Q3 Medicine Pub Date : 2023-01-01 DOI: 10.17116/jnevro2023123051139
L S Chutko, E A Yakovenko, S Yu Surushkina, A V Rem, T I Anisimova, V A Ponomarev, Yu D Kropotov, A V Sergeev, D V Cherednichenko, M D Didur

Objective: To study the impairment of cognitive functions in patients with different stages of the burnout syndrome (BS).

Material and methods: 78 patients aged 25-45 years (average age 36.9±9.5 years) were examined, which at the BS stage were divided into two subgroups: Residence (51.3%, n=40) and Exhaustion (48.7%, n=38).

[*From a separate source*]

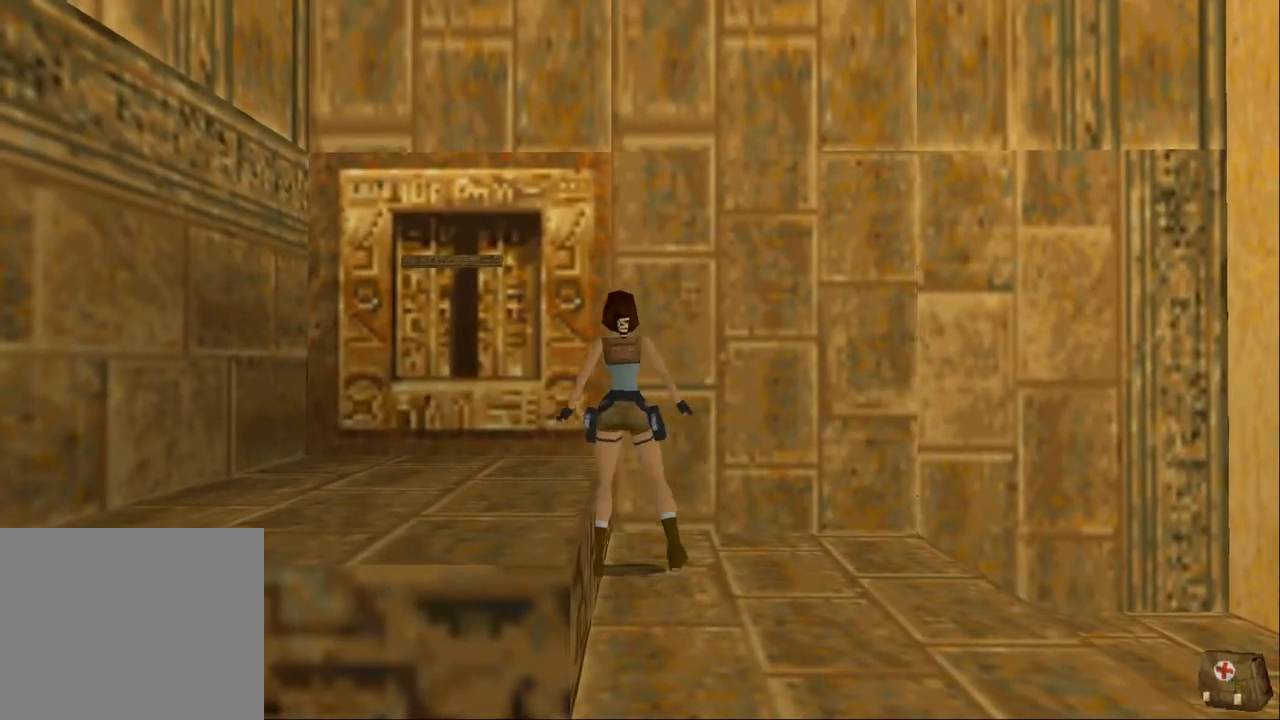
{"buttons": ["DPAD_RIGHT"], "left_stick": "center", "right_stick": "center", "events": [[300, "DPAD_LEFT", "up"], [467, "DPAD_RIGHT", "down"]]}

The control group consisted of 106 practically healthy (average age 36.3±7.2 years) The following methods were used: Russian-language version of the MBI questionnaire, questionnaire to diagnose the level of emotional burnout by V.V. Boyko, questionnaire CFQ, method «Learning 10 words» by A.R. Luria, registration of cognitive evoked potentials (EP) in the psychophysiological visual test VCPT.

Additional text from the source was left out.